• [Job] Copy out all the records, putting "Summer" wherever "Estivale" appears and changing nothing else. Leave the pictures out of your answer.

━━━ Dataset excerpts

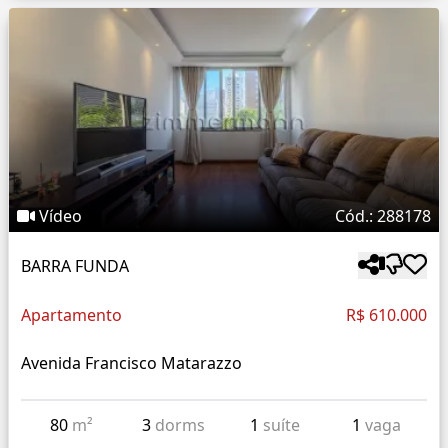
Vídeo
Cód.: 288178
BARRA FUNDA
Apartamento
R$ 610.000
Avenida Francisco Matarazzo
80
m²
3
dorms
1
suíte
1
vaga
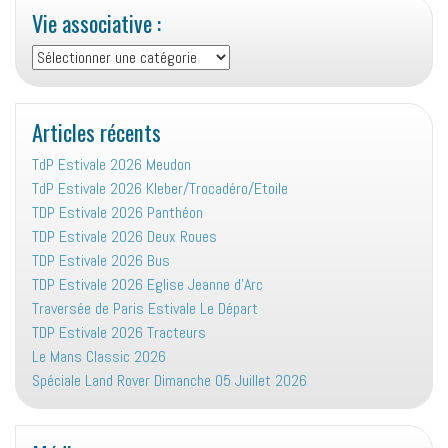
Vie associative :
Vie
associative
:
Articles récents
TdP Estivale 2026 Meudon
TdP Estivale 2026 Kleber/Trocadéro/Etoile
TDP Estivale 2026 Panthéon
TDP Estivale 2026 Deux Roues
TDP Estivale 2026 Bus
TDP Estivale 2026 Eglise Jeanne d’Arc
Traversée de Paris Estivale Le Départ
TDP Estivale 2026 Tracteurs
Le Mans Classic 2026
Spéciale Land Rover Dimanche 05 Juillet 2026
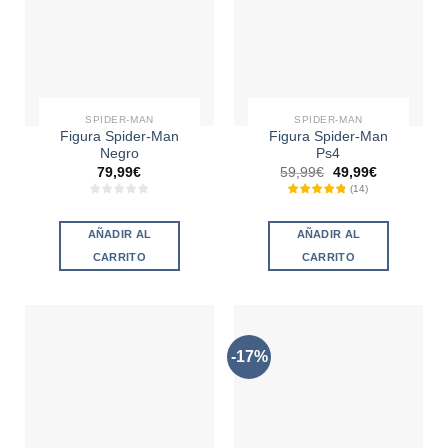
SPIDER-MAN
SPIDER-MAN
Figura Spider-Man
Figura Spider-Man
Negro
Ps4
79,99
€
59,99
€
49,99
€
(
14
)
AÑADIR AL
AÑADIR AL
CARRITO
CARRITO
-17%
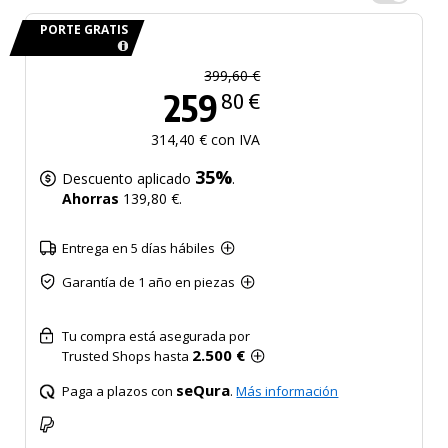
PORTE GRATIS
399,60 €
259
80 €
314,40 € con IVA
35%
Descuento aplicado
.
Ahorras
139,80 €.
Entrega en 5 días hábiles
Garantía de 1 año en piezas
Tu compra está asegurada por
2.500 €
Trusted Shops hasta
seQura
Paga a plazos con
.
Más información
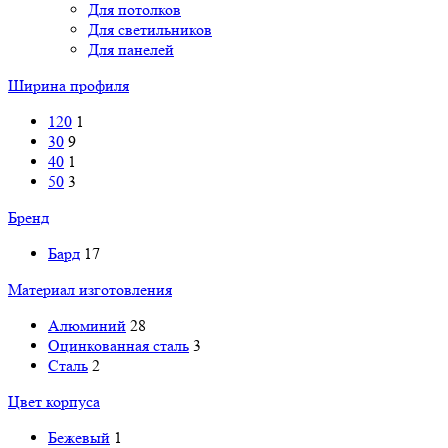
Для потолков
Для светильников
Для панелей
Ширина профиля
120
1
30
9
40
1
50
3
Бренд
Бард
17
Материал изготовления
Алюминий
28
Оцинкованная сталь
3
Сталь
2
Цвет корпуса
Бежевый
1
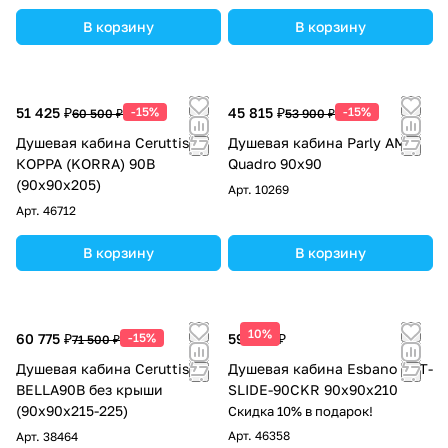
В корзину
В корзину
51 425 ₽
-15%
45 815 ₽
-15%
60 500 ₽
53 900 ₽
Душевая кабина Ceruttispa
Душевая кабина Parly AMI
КОРРА (KORRA) 90B
Quadro 90x90
(90x90x205)
Арт.
10269
Арт.
46712
В корзину
В корзину
10%
60 775 ₽
-15%
59 925 ₽
71 500 ₽
Душевая кабина Ceruttispa
Душевая кабина Esbano EST-
BELLA90B без крыши
SLIDE-90CKR 90х90х210
(90x90x215-225)
Скидка 10% в подарок!
Арт.
46358
Арт.
38464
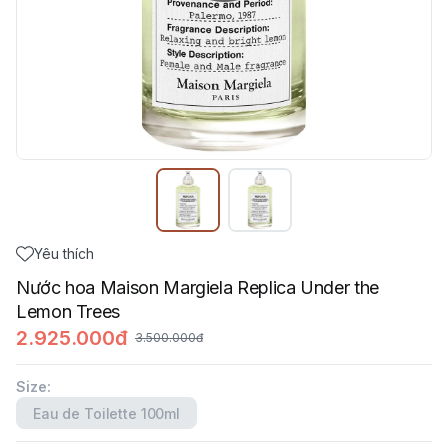
Yêu thích
Nước hoa Maison Margiela Replica Under the
Lemon Trees
2.925.000đ
3.500.000đ
Size
:
Eau de Toilette 100ml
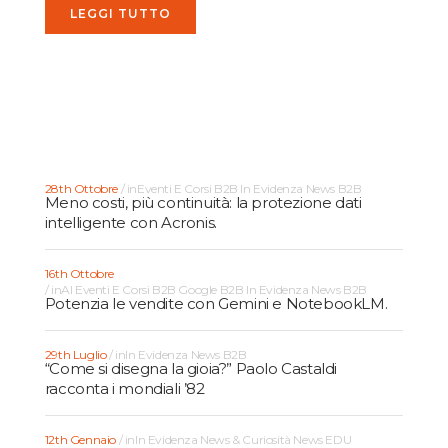
LEGGI TUTTO
28th Ottobre
in
Eventi E Corsi B2B
In Evidenza
News B2B
Meno costi, più continuità: la protezione dati
intelligente con Acronis.
16th Ottobre
in
AI
Eventi E Corsi B2B
Google B2B
In Evidenza
News B2B
Potenzia le vendite con Gemini e NotebookLM.
29th Luglio
in
In Evidenza
News B2B
“Come si disegna la gioia?” Paolo Castaldi
racconta i mondiali ’82
12th Gennaio
in
In Evidenza
News & Curiosità
News EDU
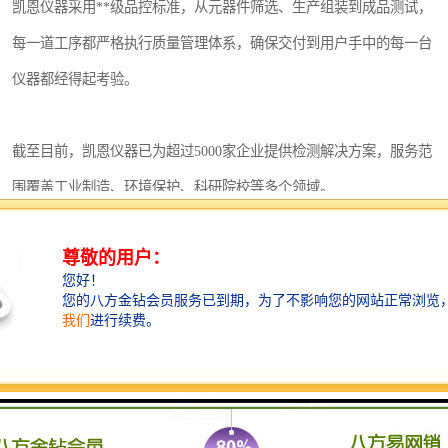
凯恩仪器采用**级品控标准，从元器件筛选、生产组装到成品测试，
每一道工序都严格执行质量管理体系，确保交付到用户手中的每一台
仪器都经得起考验。
截至目前，凯恩仪器已为超过5000家企业提供检测解决方案，服务范
围覆盖工业制造、环境保护、科研院校等多个领域。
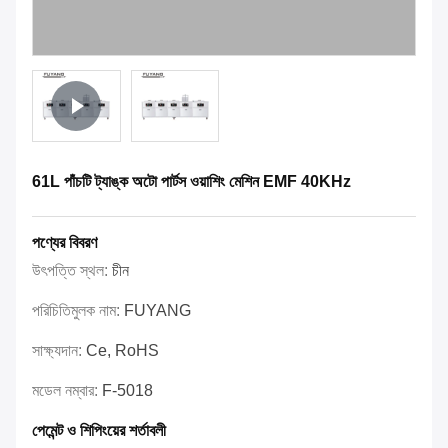
61L পাঁচটি ট্যাঙ্ক অটো পার্টস ওয়াশিং মেশিন EMF 40KHz
পণ্যের বিবরণ
উৎপত্তি স্থল:
চীন
পরিচিতিমুলক নাম:
FUYANG
সাক্ষ্যদান:
Ce, RoHS
মডেল নম্বার:
F-5018
পেমেন্ট ও শিপিংয়ের শর্তাবলী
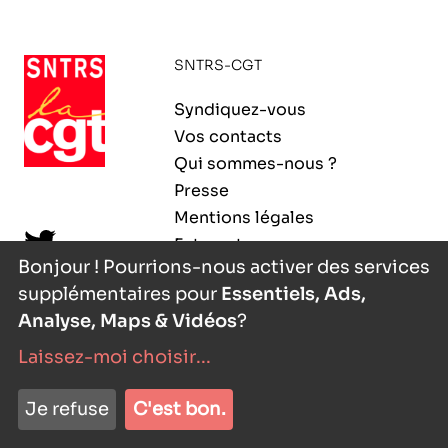
ORGANISMES
Recherche
SNTRS-CGT
Fonction publique
CNRS – Centre national de la recherche
Syndiquez-vous
scientifique
AGENDA
Actions spécifiques
Vos contacts
INRIA - Institut national de recherche en
Qui sommes-nous ?
sciences et technologies du numérique
Presse
PUBLICATIONS
Mentions légales
INSERM – Institut national de la santé et de la
Extranet
recherche médicale
Bonjour ! Pourrions-nous activer des services
supplémentaires pour
Essentiels, Ads,
IRD – Institut de recherche pour le
VOS CONTACTS
développement
Analyse, Maps & Vidéos
?
Laissez-moi choisir
...
INED – Institut national d’études
démographiques
nyutōn
- agence digitale
ADHÉRER
Je refuse
C'est bon.
IFREMER – Institut français de recherche pour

━━━━━━

• [Expected output]
Vídeo
Cód.: 288178
BARRA FUNDA
Apartamento
R$ 610.000
Avenida Francisco Matarazzo
80
m²
3
dorms
1
suíte
1
vaga
Vie associative :
Vie
associative
:
Articles récents
TdP Summer 2026 Meudon
TdP Summer 2026 Kleber/Trocadéro/Etoile
TDP Summer 2026 Panthéon
TDP Summer 2026 Deux Roues
TDP Summer 2026 Bus
TDP Summer 2026 Eglise Jeanne d’Arc
Traversée de Paris Summer Le Départ
TDP Summer 2026 Tracteurs
Le Mans Classic 2026
Spéciale Land Rover Dimanche 05 Juillet 2026
SPIDER-MAN
SPIDER-MAN
Figura Spider-Man
Figura Spider-Man
Negro
Ps4
79,99
€
59,99
€
49,99
€
(
14
)
AÑADIR AL
AÑADIR AL
CARRITO
CARRITO
-17%
PORTE GRATIS
399,60 €
259
80 €
314,40 € con IVA
35%
Descuento aplicado
.
Ahorras
139,80 €.
Entrega en 5 días hábiles
Garantía de 1 año en piezas
Tu compra está asegurada por
2.500 €
Trusted Shops hasta
seQura
Paga a plazos con
.
Más información
Для потолков
Для светильников
Для панелей
Ширина профиля
120
1
30
9
40
1
50
3
Бренд
Бард
17
Материал изготовления
Алюминий
28
Оцинкованная сталь
3
Сталь
2
Цвет корпуса
Бежевый
1
В корзину
В корзину
51 425 ₽
-15%
45 815 ₽
-15%
60 500 ₽
53 900 ₽
Душевая кабина Ceruttispa
Душевая кабина Parly AMI
КОРРА (KORRA) 90B
Quadro 90x90
(90x90x205)
Арт.
10269
Арт.
46712
В корзину
В корзину
10%
60 775 ₽
-15%
59 925 ₽
71 500 ₽
Душевая кабина Ceruttispa
Душевая кабина Esbano EST-
BELLA90B без крыши
SLIDE-90CKR 90х90х210
(90x90x215-225)
Скидка 10% в подарок!
Арт.
46358
Арт.
38464
Yêu thích
Nước hoa Maison Margiela Replica Under the
Lemon Trees
2.925.000đ
3.500.000đ
Size
:
Eau de Toilette 100ml
LEGGI TUTTO
28th Ottobre
in
Eventi E Corsi B2B
In Evidenza
News B2B
Meno costi, più continuità: la protezione dati
intelligente con Acronis.
16th Ottobre
in
AI
Eventi E Corsi B2B
Google B2B
In Evidenza
News B2B
Potenzia le vendite con Gemini e NotebookLM.
29th Luglio
in
In Evidenza
News B2B
“Come si disegna la gioia?” Paolo Castaldi
racconta i mondiali ’82
12th Gennaio
in
In Evidenza
News & Curiosità
News EDU
凯恩仪器采用**级品控标准，从元器件筛选、生产组装到成品测试，
每一道工序都严格执行质量管理体系，确保交付到用户手中的每一台
仪器都经得起考验。
截至目前，凯恩仪器已为超过5000家企业提供检测解决方案，服务范
围覆盖工业制造、环境保护、科研院校等多个领域。
61L পাঁচটি ট্যাঙ্ক অটো পার্টস ওয়াশিং মেশিন EMF 40KHz
পণ্যের বিবরণ
উৎপত্তি স্থল:
চীন
পরিচিতিমুলক নাম:
FUYANG
সাক্ষ্যদান:
Ce, RoHS
মডেল নম্বার:
F-5018
পেমেন্ট ও শিপিংয়ের শর্তাবলী
ORGANISMES
Recherche
SNTRS-CGT
Fonction publique
CNRS – Centre national de la recherche
Syndiquez-vous
scientifique
AGENDA
Actions spécifiques
Vos contacts
INRIA - Institut national de recherche en
Qui sommes-nous ?
sciences et technologies du numérique
Presse
PUBLICATIONS
Mentions légales
INSERM – Institut national de la santé et de la
Extranet
recherche médicale
Bonjour ! Pourrions-nous activer des services
supplémentaires pour
Essentiels, Ads,
IRD – Institut de recherche pour le
VOS CONTACTS
développement
Analyse, Maps & Vidéos
?
Laissez-moi choisir
...
INED – Institut national d’études
démographiques
nyutōn
- agence digitale
ADHÉRER
Je refuse
C'est bon.
IFREMER – Institut français de recherche pour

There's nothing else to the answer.